Apache Druid (incubating) generally works well with any event-oriented, clickstream, timeseries, or telemetry data, especially streaming datasets from Apache Kafka. Druid provides exactly once consumption semantics from Apache Kafka and is commonly used as a sink for event-oriented Kafka topics.
Druid also works well for batch data sets. Organizations have deployed Druid to accelerate queries and power applications where the input data is one or more static files. Druid is a great fit if you are developing a user-facing application and you want your users to be able to self service their own questions.
Some common high level use cases of Druid include:
Create interactive dashboards with full drill down capabilities. Analyze performance of digital products, track mobile app usage, or monitor site reliability.
Find the root cause of issues. Troubleshoot netflow bottlenecks, analyze security threats, or diagnose software crashes.
Find common attributes among events. Identify shared components in defective products, or determine patterns in top performing products.
Improve product engagement. Optimize ad-spend in digital marketing campaigns or increase user engagement in online products.
Druid is often used for clickstreams, viewstreams, and activity streams. Specific use cases include measuring user engagement, tracking A/B test data for product releases, and understanding usage patterns.
Druid can compute user metrics such as distinct counts both exactly and approximately. This mean measures such as daily active users can be computed in under a second approximately (with 98% avg. accuracy) to view general trends, or computed exactly to present to key stakeholders. Furthermore, Druid can be used for funnel analysis, and to measure how many users took one action, but did not take another action.

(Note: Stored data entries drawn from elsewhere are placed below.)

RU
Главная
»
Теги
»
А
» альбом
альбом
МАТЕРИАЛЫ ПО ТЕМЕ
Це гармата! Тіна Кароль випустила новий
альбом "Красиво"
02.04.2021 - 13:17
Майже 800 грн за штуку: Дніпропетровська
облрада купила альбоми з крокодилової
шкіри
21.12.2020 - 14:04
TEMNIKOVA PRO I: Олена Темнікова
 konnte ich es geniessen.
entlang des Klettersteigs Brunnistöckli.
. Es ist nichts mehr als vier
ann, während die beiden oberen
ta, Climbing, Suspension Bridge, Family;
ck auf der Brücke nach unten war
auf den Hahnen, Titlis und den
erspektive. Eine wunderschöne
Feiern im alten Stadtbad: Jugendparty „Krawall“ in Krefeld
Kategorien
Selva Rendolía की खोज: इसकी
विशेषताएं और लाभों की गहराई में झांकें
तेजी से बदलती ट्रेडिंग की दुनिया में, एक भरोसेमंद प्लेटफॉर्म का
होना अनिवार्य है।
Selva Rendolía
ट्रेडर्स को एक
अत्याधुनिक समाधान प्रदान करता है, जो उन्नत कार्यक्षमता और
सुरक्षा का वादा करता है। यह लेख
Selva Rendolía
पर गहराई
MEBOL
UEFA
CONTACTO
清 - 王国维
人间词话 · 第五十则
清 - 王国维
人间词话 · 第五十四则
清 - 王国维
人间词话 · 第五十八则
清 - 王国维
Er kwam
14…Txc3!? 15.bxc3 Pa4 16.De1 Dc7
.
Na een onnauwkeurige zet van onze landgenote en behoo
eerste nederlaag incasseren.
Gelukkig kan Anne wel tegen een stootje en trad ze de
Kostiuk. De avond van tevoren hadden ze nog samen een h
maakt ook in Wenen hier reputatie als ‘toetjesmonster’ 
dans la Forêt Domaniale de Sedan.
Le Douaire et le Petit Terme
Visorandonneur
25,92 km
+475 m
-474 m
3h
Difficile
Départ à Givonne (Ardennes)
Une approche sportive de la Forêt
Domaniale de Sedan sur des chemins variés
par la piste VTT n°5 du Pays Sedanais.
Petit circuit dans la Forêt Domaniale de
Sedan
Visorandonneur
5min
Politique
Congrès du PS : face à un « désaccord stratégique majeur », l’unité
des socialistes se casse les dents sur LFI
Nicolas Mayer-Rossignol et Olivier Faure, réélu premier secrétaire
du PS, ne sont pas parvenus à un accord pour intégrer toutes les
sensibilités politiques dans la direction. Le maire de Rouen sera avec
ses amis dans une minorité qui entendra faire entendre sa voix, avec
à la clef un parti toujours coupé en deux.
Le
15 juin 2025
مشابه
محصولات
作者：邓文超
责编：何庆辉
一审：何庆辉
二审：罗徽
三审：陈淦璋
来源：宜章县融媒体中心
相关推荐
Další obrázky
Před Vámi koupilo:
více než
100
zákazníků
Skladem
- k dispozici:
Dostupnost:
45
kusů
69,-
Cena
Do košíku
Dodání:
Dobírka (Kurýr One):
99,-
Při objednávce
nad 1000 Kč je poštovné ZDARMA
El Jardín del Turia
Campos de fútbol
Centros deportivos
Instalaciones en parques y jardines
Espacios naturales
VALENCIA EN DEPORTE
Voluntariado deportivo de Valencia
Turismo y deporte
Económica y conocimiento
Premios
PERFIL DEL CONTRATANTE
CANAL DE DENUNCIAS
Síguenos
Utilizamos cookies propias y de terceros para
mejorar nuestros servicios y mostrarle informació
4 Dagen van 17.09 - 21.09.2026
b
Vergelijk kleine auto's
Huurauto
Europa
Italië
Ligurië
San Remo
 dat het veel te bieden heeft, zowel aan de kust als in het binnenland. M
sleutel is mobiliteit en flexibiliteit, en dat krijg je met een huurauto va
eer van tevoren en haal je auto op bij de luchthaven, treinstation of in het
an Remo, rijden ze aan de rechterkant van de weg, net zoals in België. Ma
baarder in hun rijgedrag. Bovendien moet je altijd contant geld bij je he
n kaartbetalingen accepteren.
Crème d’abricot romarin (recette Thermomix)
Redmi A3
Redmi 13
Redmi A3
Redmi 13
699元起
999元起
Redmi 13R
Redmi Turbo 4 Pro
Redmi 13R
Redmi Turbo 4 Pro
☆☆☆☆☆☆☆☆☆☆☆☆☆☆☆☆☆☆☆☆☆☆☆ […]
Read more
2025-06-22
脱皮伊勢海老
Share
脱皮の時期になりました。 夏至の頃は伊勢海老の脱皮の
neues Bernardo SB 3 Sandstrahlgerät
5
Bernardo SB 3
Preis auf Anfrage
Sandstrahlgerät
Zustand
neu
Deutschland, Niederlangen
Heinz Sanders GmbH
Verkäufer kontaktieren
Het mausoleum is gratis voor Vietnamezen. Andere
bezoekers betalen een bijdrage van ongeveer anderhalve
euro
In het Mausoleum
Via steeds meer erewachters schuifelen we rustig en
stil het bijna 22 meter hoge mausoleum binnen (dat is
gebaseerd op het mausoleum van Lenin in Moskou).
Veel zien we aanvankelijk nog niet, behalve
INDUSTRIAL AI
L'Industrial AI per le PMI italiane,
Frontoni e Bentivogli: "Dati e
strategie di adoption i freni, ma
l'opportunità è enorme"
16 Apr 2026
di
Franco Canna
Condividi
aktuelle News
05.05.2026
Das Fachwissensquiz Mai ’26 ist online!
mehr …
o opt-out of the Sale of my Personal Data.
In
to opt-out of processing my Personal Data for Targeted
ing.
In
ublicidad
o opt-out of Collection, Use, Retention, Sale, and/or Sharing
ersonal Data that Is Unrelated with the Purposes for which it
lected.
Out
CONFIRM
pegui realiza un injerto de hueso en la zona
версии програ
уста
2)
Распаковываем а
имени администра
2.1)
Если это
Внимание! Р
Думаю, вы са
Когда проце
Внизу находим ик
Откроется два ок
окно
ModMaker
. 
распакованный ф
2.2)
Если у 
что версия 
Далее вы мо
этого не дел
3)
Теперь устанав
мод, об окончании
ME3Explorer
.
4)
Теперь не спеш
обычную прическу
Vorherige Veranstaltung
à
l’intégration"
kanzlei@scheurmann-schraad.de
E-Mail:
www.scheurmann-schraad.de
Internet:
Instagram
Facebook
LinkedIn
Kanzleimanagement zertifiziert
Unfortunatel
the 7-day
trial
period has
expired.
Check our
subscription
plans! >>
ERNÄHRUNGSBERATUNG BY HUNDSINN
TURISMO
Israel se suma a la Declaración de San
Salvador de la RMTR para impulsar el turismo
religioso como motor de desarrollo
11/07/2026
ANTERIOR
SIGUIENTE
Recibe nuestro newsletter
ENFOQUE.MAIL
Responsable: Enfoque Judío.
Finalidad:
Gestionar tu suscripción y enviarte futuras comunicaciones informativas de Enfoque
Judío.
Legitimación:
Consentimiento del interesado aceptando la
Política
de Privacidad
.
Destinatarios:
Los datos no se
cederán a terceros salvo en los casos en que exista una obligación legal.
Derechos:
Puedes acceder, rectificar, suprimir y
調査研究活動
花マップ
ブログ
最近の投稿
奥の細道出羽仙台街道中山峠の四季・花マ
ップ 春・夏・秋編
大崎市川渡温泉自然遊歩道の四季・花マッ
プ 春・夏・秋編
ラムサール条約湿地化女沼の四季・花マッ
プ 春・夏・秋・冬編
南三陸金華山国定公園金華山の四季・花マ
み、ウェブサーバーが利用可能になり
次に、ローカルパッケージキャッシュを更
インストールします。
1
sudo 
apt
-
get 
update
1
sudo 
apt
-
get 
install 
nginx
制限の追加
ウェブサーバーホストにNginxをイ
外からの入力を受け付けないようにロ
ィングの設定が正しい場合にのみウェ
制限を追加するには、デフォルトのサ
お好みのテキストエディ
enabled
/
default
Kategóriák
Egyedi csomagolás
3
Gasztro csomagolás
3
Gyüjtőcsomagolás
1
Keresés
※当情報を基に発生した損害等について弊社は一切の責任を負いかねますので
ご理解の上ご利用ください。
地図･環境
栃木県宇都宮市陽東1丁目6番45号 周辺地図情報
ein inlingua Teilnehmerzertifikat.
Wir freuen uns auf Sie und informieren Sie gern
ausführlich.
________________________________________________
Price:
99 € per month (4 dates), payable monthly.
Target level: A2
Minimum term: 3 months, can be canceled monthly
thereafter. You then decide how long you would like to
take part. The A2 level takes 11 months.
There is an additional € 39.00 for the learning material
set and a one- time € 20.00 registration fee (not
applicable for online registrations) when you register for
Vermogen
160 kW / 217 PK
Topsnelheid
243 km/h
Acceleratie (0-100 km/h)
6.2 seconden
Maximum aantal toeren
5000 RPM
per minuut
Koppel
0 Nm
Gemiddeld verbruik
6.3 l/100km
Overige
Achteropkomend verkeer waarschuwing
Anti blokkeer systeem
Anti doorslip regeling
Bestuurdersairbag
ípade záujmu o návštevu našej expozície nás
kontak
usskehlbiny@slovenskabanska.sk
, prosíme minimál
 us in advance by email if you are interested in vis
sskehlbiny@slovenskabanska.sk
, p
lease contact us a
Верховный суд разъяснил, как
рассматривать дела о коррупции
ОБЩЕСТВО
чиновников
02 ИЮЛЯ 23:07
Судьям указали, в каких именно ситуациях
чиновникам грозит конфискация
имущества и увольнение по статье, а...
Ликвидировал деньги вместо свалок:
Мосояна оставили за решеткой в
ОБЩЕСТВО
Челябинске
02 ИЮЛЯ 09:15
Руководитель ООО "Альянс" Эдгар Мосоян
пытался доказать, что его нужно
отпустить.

Such analysis is useful is tracking user signups for a product.
Druid’s search and filter capabilities enable rapid, easy drill-downs of users along any set of attributes. Measure and compare user activity by age, gender, location, and much more.
Druid is commonly used to collect and analyze network flows. Druid is used to arbitrarily slice and dice flow data along any set of attributes.
Druid helps with network flow analysis by being able to ingest large amounts of flow records, and by being able to group or rank across dozens of attributes at query time at interactive speeds. These attributes often include core attributes like IP and port, as well as attributes added through enhancement such as geolocation, service, application, facility, and ASN. Druid's ability to handle flexible schemas means that you can add any attributes you want.
Druid is commonly used to store and query online advertising data. This data typically comes from ad servers and is critical to measure and understand advertising campaign performance, click through rates, conversion rates (attrition rates), and much more.
Druid was initially designed to power a user-facing analytics application for digital advertising data. Druid has seen substantial production use for this type of data and the largest users in the world have petabytes of data stored on thousands of servers.
Druid can be used to compute impressions, clicks, eCPM, and key conversion metrics, filtered on publisher, campaign, user information, and dozens of other dimensions supporting full slice and dice capability.
Druid is often used to track the operational data generated by applications. Similar to the user activity use case, this data can be about how users are interacting with an application or it can be the metrics emitted by the application itself. Druid can be used to drill into how different components of an application are performing, identify bottlenecks, and troubleshoot issues.
Unlike many traditional solutions, there are few limits to the volume, complexity, and throughput of the data. Rapidly analyze application events with thousands of attributes, and compute complex metrics on load, performance, and usage. For example, rank API endpoints based on 95th percentile query latency, and slice and dice how these metrics change based on any ad-hoc set of attributes such as time of day, user demographic, or datacenter location.
Druid can be used as a time series solution for server and device metrics. Ingest machine generated data in real-time, and perform rapid ad-hoc analytics to measure performance, optimize hardware resources, or identify issues.
Unlike many traditional timeseries databases, Druid is an analytics engine at heart. Druid combines ideas of timeseries databases, column-oriented analytic databases, and search systems. Druid supports time-based partitioning, column-oriented storage, and search indexes in a single system. This means time-based queries, numerical aggregations, and search and filter queries are all extremely fast.
You can include millions of unique dimension values with your metrics, and arbitrarily group and filter on any combination of dimensions (dimensions in Druid are similar to tags in TSDBs). You can group and rank on tags, and compute a variety of complex metrics. Furthermore, you search and filter on tag values orders of magnitude faster than in traditional timeseries databases.
Druid is commonly used for BI use cases. Organizations have deployed Druid to accelerate queries and power applications. Unlike SQL-on-Hadoop engines such as Presto or Hive, Druid is designed for high concurrency and sub-second queries, powering interactive data exploration through a UI. In general this makes Druid a better fit for truly interactive visual analytics.
Druid is a great fit if you need a user-facing application and you want your users to be able to run their own self service drill-down queries. You can either develop your own application using Druid's API or use one of the many off the shelf applications that work with Druid.